Production considerations

Environment variables

Never commit credentials to version control: 
# Use environment-specific .env files
.env.development  # Local dev credentials
.env.production   # Production credentials (injected via CI/CD)

# Add to .gitignore
echo ".env*" >> .gitignore
echo "!.env.example" >> .gitignore

CORS configuration

Update CORS for production domains: 
app.use(
  cors({
    origin: [
      "https://your-production-domain.com",
      process.env.CLIENT_ORIGIN || (process.env.NODE_ENV === "development" ? "http://localhost:8015" : null),
    ].filter(Boolean),
    credentials: true,
  }),
);

Next steps

Build on the React basic example with the current Embedded API:
  • Document export - Handle document events and save generated content to your host application
  • Session management - Store created interaction IDs and navigate back with api.navigate("/session/<id>")
  • App configuration - Use api.configureApp() for UI, appearance, locale, and network settings
  • Interaction options - Use api.setInteractionOptions() for mode, document actions, spoken language, and templates
  • Event monitoring - Use onEvent and onError to track Assistant activity in your application

Troubleshooting

CORS errors

If you see CORS errors, verify Vite’s dev server origin matches the CLIENT_ORIGIN used by server.ts.
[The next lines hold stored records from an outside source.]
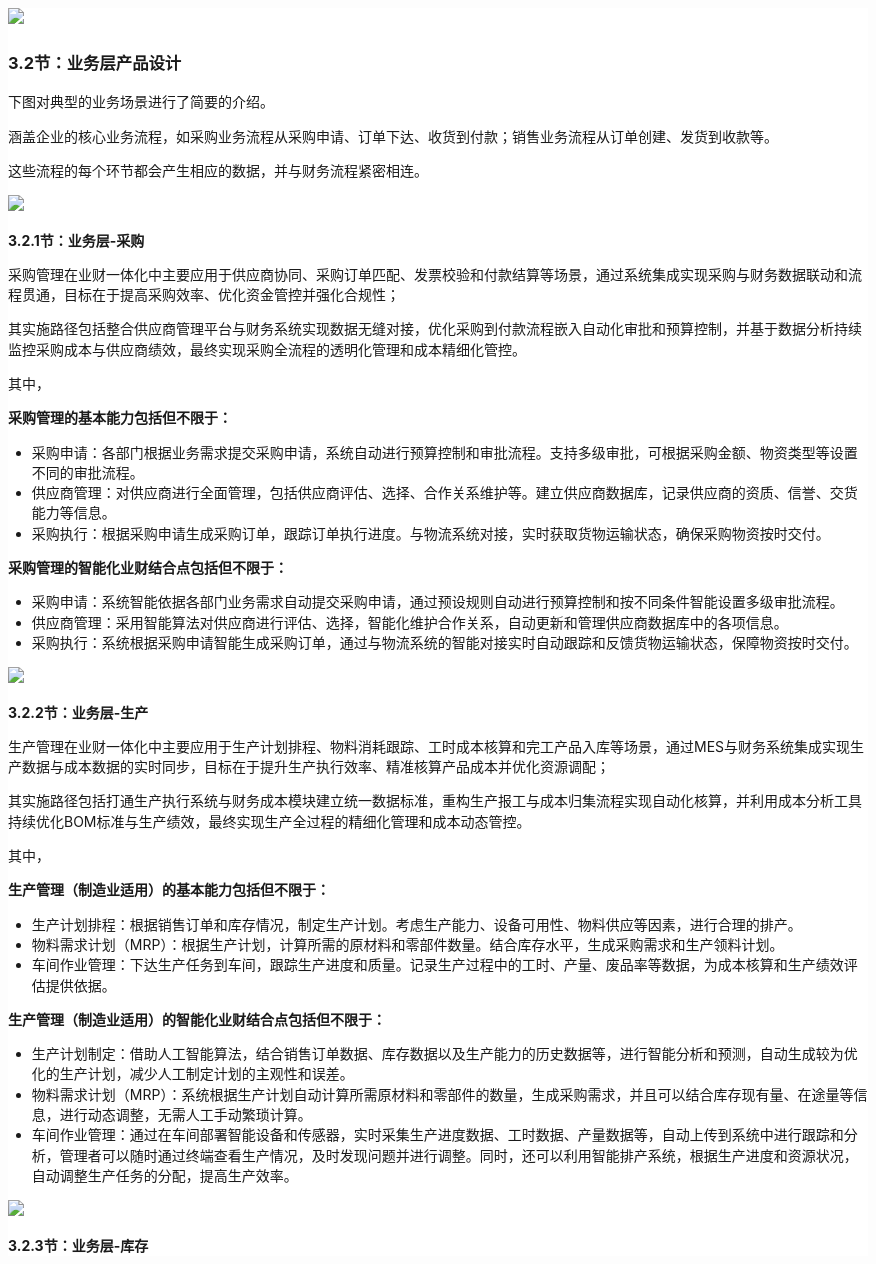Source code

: ![](https://image.woshipm.com/wp-files/2025/04/tpxdtyq4ERVXJnjlvsUT.png)

### 3.2节：业务层产品设计

下图对典型的业务场景进行了简要的介绍。

涵盖企业的核心业务流程，如采购业务流程从采购申请、订单下达、收货到付款；销售业务流程从订单创建、发货到收款等。

这些流程的每个环节都会产生相应的数据，并与财务流程紧密相连。

![](https://image.woshipm.com/wp-files/2025/04/jxbve4THgeym2vLjNCFu.png)

**3.2.1节：业务层-采购**

采购管理在业财一体化中主要应用于供应商协同、采购订单匹配、发票校验和付款结算等场景，通过系统集成实现采购与财务数据联动和流程贯通，目标在于提高采购效率、优化资金管控并强化合规性；

其实施路径包括整合供应商管理平台与财务系统实现数据无缝对接，优化采购到付款流程嵌入自动化审批和预算控制，并基于数据分析持续监控采购成本与供应商绩效，最终实现采购全流程的透明化管理和成本精细化管控。

其中，

**采购管理的基本能力包括但不限于：**

*   采购申请：各部门根据业务需求提交采购申请，系统自动进行预算控制和审批流程。支持多级审批，可根据采购金额、物资类型等设置不同的审批流程。
*   供应商管理：对供应商进行全面管理，包括供应商评估、选择、合作关系维护等。建立供应商数据库，记录供应商的资质、信誉、交货能力等信息。
*   采购执行：根据采购申请生成采购订单，跟踪订单执行进度。与物流系统对接，实时获取货物运输状态，确保采购物资按时交付。

**采购管理的智能化业财结合点包括但不限于：**

*   采购申请：系统智能依据各部门业务需求自动提交采购申请，通过预设规则自动进行预算控制和按不同条件智能设置多级审批流程。
*   供应商管理：采用智能算法对供应商进行评估、选择，智能化维护合作关系，自动更新和管理供应商数据库中的各项信息。
*   采购执行：系统根据采购申请智能生成采购订单，通过与物流系统的智能对接实时自动跟踪和反馈货物运输状态，保障物资按时交付。

![](https://image.woshipm.com/wp-files/2025/04/F2y7nPKm6rQEhfTpO6wu.png)

**3.2.2节：业务层-生产**

生产管理在业财一体化中主要应用于生产计划排程、物料消耗跟踪、工时成本核算和完工产品入库等场景，通过MES与财务系统集成实现生产数据与成本数据的实时同步，目标在于提升生产执行效率、精准核算产品成本并优化资源调配；

其实施路径包括打通生产执行系统与财务成本模块建立统一数据标准，重构生产报工与成本归集流程实现自动化核算，并利用成本分析工具持续优化BOM标准与生产绩效，最终实现生产全过程的精细化管理和成本动态管控。

其中，

**生产管理（制造业适用）的基本能力包括但不限于：**

*   生产计划排程：根据销售订单和库存情况，制定生产计划。考虑生产能力、设备可用性、物料供应等因素，进行合理的排产。
*   物料需求计划（MRP）：根据生产计划，计算所需的原材料和零部件数量。结合库存水平，生成采购需求和生产领料计划。
*   车间作业管理：下达生产任务到车间，跟踪生产进度和质量。记录生产过程中的工时、产量、废品率等数据，为成本核算和生产绩效评估提供依据。

**生产管理（制造业适用）的智能化业财结合点包括但不限于：**

*   生产计划制定：借助人工智能算法，结合销售订单数据、库存数据以及生产能力的历史数据等，进行智能分析和预测，自动生成较为优化的生产计划，减少人工制定计划的主观性和误差。
*   物料需求计划（MRP）：系统根据生产计划自动计算所需原材料和零部件的数量，生成采购需求，并且可以结合库存现有量、在途量等信息，进行动态调整，无需人工手动繁琐计算。
*   车间作业管理：通过在车间部署智能设备和传感器，实时采集生产进度数据、工时数据、产量数据等，自动上传到系统中进行跟踪和分析，管理者可以随时通过终端查看生产情况，及时发现问题并进行调整。同时，还可以利用智能排产系统，根据生产进度和资源状况，自动调整生产任务的分配，提高生产效率。

![](https://image.woshipm.com/wp-files/2025/04/uQ3pDOY4G5WXoPDZcjZm.png)

**3.2.3节：业务层-库存**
The example uses strict port 8015 for Vite and port 8013 for the backend. Fix: Set CLIENT_ORIGIN to match your frontend URL: 
CLIENT_ORIGIN=http://localhost:8015

Authentication fails

  • Verify credentials in .env match your Corti Console setup
  • Ensure OAuth client has “Direct Access Grants” enabled for ROPC
  • Check user account exists and is active in your Corti tenant
  • Verify CORTI_ENVIRONMENT matches your tenant region (eu/us)

Web Component not loading

  • Check browser console for import errors
  • Verify @corti/embedded-web package is installed correctly
  • Ensure baseURL matches your region (https://assistant.eu.corti.app)
  • Confirm microphone permissions are granted (required for recording)

Double initialization in Dev Mode

This is expected with React 19 StrictMode. The hasInitialized ref guard prevents issues. In production builds, StrictMode is disabled and this won’t occur.